_STUDY QUESTIONS_:
(1) Answer these from the account of the park trip, each on its own line:
(a) How much does the Desert Pygmy Mouse weigh?
(b) How many bird species were seen on the trip?
(c) How many Kori Bustards were counted throughout the trip?
(2) Please pick up the account of the park trip after its final sentence and keep writing it.

In contrast, the feeling that I got from the park now, was that it was just teeming with life! We could hardly drive twenty metres without spotting something. I must also just add - we're avid birders (all except my poor brother, who kindly humoured us...!), so we are easily entertained, even by yet another LBJ (little brown job). We also just loved the scenery: every grassy, red-topped dune, the soft, pastel colours of the golden hour, the never-ending vistas in every direction, all ensconced in an almost tangible silence... It was all just so incredibly beautiful! Multiple times a day, you could hear me gasping, yet again, "That trrrree!".
So yes... Magical, right down to the tiniest mouse (which is called a Desert Pygmy Mouse, by the way. Measuring about 10cm from nose to tail and weighing only six grams! One of the many late-night visitors we had in our camp sites...), and absolutely worth the two year wait!
Just a few of the fantastic highlights:
- 90 bird species (amazing, since it was the wrong season for all the summer visitors and vagrants!), of which 23 were raptors and 15 were brand new sightings for us!
- A glimpse of the rare and elusive African Wild Cat!
- We counted 184 Kori Bustards (the heaviest flying bird in the world!) throughout the trip. Usually solitary, in pairs or small groups, this number of sightings is just staggering!
- At least 15 Barn Owls hunting at the Nossob hide one evening. I cannot put this experience into words... It was surreal, watching them swooping jussst past the hide, moving from shadow to shadow, perching in the big camel thorn tree above the watering hole. All completely and utterly soundless, like beautiful, pale ghosts. No wonder they are such adept apex predators... This sensational display was shortly followed by a group of hunting Bat-eared Foxes, and later, a lioness coming for a drink!
- Another evening at the Nossob hide, a solitary Spotted Hyena had a run-in with a pack of Black-backed Jackal. After fighting off his sly adversaries, he chewed on a log in the shallow waterhole (why???). To our great delight, it kept dropping the log in the water, giving itself a huge fright and lolloping away! Repeat, repeat, repeat. What a loon!
- Multiple sightings of big cats: Lions, cheetah and our first ever sighting of a leopard!

_DATA LISTING_:
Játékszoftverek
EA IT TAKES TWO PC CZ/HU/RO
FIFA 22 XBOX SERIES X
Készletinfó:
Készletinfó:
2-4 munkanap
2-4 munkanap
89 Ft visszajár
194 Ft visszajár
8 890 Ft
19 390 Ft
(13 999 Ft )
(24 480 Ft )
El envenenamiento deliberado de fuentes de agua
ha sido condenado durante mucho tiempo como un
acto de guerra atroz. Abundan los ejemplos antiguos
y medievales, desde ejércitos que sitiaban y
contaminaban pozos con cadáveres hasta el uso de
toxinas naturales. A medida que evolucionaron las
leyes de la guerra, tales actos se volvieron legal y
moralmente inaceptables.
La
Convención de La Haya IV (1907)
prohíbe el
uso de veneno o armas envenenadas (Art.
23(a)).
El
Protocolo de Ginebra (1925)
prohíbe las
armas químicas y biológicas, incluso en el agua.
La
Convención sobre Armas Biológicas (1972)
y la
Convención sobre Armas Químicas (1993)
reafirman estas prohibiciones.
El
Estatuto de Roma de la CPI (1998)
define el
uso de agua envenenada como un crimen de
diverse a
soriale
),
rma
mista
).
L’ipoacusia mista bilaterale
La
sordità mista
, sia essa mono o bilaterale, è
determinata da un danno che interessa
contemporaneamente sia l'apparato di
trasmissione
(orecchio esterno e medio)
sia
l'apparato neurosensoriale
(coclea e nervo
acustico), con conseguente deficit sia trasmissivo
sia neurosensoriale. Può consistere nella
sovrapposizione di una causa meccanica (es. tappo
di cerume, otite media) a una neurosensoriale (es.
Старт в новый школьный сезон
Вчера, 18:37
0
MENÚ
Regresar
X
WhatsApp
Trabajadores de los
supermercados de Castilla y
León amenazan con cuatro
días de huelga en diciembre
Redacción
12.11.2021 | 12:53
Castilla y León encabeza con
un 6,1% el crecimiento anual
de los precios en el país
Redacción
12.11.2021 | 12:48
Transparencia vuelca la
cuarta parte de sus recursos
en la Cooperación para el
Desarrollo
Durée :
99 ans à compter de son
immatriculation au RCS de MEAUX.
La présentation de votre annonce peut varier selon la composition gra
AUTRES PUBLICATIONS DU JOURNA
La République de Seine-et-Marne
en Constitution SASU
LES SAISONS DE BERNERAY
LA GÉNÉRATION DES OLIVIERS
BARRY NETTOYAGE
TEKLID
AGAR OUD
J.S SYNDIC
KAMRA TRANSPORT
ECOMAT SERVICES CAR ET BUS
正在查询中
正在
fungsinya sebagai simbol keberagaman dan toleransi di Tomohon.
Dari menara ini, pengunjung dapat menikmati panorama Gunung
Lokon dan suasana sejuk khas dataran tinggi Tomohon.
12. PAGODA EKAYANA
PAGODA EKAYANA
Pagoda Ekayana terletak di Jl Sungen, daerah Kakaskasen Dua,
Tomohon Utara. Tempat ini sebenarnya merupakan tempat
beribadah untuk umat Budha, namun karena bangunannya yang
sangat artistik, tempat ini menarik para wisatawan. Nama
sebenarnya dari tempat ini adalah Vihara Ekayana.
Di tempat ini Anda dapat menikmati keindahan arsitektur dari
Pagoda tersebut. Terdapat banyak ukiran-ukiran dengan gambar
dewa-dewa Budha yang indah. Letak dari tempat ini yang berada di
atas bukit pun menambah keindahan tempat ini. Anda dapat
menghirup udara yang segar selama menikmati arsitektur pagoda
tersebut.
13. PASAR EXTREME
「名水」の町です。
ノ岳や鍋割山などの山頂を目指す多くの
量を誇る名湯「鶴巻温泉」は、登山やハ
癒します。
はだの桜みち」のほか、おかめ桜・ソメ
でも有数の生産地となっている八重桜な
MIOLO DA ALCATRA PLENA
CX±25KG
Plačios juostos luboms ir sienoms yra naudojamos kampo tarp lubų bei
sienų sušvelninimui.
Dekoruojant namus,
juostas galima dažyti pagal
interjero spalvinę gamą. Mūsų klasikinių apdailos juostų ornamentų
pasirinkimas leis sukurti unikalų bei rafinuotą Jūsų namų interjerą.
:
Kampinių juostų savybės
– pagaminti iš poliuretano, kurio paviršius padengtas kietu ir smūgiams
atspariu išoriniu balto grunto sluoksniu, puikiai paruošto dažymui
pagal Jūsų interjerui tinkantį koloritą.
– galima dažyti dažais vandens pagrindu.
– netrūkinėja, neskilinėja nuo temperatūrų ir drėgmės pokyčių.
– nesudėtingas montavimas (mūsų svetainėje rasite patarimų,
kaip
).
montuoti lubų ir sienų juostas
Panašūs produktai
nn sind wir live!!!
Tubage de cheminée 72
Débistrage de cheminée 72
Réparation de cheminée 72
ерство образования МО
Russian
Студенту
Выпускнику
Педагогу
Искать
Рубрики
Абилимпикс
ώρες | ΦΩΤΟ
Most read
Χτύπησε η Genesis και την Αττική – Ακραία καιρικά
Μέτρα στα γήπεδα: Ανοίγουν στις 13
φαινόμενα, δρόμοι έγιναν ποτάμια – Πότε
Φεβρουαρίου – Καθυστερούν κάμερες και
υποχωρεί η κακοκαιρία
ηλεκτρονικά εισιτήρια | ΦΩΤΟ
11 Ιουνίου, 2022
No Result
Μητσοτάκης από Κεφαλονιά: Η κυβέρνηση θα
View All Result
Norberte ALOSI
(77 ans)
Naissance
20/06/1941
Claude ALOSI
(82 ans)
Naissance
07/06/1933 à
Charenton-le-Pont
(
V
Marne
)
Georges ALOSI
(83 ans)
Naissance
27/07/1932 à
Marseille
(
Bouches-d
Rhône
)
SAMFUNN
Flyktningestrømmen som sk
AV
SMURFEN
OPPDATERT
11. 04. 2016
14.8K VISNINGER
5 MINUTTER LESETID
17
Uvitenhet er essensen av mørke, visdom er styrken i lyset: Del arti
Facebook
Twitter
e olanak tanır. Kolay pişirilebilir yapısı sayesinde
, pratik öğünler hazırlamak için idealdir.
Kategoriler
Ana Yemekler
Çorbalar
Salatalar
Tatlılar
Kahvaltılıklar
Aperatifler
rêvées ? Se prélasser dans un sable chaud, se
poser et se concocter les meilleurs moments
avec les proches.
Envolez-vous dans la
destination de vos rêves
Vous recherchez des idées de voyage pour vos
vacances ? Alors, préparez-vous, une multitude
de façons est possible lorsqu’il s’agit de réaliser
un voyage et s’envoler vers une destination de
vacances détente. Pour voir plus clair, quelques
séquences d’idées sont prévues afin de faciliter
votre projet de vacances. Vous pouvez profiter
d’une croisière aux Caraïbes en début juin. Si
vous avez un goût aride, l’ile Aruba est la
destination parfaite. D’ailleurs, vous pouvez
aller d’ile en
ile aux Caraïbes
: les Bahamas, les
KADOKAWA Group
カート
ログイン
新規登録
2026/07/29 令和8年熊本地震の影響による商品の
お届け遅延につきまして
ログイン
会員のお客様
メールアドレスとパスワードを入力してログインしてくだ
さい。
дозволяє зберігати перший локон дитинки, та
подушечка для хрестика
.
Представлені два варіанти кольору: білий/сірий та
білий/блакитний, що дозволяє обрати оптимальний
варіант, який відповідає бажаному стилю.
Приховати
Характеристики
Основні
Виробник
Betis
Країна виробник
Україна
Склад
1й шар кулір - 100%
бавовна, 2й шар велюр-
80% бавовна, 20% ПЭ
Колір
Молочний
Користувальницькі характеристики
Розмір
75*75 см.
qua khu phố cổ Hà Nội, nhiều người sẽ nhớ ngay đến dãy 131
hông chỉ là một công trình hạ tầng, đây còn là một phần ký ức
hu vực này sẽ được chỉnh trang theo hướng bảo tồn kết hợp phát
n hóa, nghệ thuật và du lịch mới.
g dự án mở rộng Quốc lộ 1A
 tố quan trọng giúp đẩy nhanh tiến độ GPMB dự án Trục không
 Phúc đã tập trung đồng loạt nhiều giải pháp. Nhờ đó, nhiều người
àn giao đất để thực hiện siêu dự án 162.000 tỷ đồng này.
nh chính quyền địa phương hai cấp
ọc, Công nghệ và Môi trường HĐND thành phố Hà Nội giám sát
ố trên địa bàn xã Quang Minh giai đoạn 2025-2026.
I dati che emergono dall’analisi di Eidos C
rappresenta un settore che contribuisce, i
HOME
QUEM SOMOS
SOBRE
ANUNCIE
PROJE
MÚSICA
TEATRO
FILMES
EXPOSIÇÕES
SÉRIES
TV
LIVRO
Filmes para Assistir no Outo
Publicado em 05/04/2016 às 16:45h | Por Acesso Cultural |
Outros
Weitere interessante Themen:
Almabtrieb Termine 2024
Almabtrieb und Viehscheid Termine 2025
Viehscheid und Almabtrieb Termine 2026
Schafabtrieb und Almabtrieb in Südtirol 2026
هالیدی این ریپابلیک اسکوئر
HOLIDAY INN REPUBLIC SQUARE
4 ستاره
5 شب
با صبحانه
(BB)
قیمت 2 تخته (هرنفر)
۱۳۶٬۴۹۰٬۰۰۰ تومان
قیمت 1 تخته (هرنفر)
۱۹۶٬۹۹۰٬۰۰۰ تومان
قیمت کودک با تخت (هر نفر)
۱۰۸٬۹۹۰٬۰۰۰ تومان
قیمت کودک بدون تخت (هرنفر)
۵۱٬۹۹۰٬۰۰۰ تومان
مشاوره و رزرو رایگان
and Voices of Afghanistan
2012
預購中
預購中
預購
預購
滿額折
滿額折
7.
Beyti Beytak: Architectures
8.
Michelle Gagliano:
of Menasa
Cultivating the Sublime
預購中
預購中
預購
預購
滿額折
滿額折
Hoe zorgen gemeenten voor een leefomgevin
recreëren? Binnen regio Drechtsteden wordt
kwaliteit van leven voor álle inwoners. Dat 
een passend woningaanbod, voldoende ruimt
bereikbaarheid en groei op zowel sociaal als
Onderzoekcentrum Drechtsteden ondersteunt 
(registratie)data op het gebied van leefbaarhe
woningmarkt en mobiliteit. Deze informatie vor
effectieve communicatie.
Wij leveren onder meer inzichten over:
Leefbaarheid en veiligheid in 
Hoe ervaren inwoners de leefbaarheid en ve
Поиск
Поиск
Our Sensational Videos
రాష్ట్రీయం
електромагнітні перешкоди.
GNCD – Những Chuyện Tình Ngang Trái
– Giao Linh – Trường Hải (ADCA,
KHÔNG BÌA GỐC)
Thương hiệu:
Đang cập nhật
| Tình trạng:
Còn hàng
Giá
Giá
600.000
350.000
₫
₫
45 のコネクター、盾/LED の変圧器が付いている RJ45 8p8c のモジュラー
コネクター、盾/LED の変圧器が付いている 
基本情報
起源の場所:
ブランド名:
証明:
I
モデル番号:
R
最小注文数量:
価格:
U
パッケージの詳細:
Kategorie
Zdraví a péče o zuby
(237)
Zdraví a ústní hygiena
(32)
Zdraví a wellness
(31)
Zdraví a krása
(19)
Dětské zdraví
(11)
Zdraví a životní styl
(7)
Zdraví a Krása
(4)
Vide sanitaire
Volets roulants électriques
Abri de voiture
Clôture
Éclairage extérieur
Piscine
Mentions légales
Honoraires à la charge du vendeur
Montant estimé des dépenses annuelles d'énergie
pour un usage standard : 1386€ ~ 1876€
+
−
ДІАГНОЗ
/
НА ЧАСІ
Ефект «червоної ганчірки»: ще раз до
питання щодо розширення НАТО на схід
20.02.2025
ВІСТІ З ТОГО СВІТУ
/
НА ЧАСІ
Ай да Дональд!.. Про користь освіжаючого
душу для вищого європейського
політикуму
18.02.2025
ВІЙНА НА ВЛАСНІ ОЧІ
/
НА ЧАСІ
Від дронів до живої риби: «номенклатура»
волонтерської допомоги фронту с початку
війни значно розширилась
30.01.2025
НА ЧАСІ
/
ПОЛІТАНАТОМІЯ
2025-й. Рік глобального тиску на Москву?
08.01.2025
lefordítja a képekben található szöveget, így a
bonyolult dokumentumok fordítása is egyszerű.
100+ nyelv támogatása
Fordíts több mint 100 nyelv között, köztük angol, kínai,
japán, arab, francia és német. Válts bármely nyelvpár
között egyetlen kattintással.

_TASK-BY-TASK OUTPUTS_:
(1)
(a) Six grams
(b) 90
(c) 184

(2)
- Perhaps "highlight" isn't the right word, but it was unforgettable, nonetheless: Woke up with a layer of ice on the ceiling of our roof tent on our third morning in the park. Brrr!
- Watching flocks of sandgrouse drinking at a waterhole. I could have done that all day!
- A sneaky Black-backed Jackal stole Alex's shoe during the night (after the staff warned us that this sneaky visitor has developed an unusual taste for footgear, and we shouldn't leave anything lying around!). Thankfully, a good samaritan found it (or caught the culprit red-handed?) and left it in the bathroom where I later found it. The same thief later stole one of our braai (barbecue) gloves too...!
- After days of traipsing around in the dark, desperately looking for them, we finally saw a Pearl-spotted Owlet in Nossob camp! Ever since I painted one, it's been right at the top of my wish list to see this tiny owl in the wild. I had given up hope by the time our last morning in Nossob arrived. We were packing up to leave the park, and I had just stumbled out of the ablutions, still wearing my pajamas. And there it was, perched in a giant tree in the camp site, mournfully calling for a mate... We were elated!
Twee Rivieren Camp
GThe enormous Kori Bustard.
Yup, it was cold... However, we had a few days that the maximum temperature rose to nearly 40 degrees celcius!
Sensational sunset at Nossob camp.
Ever see a gemsbok poop like a fox terrier? Wel..........
Living the dream.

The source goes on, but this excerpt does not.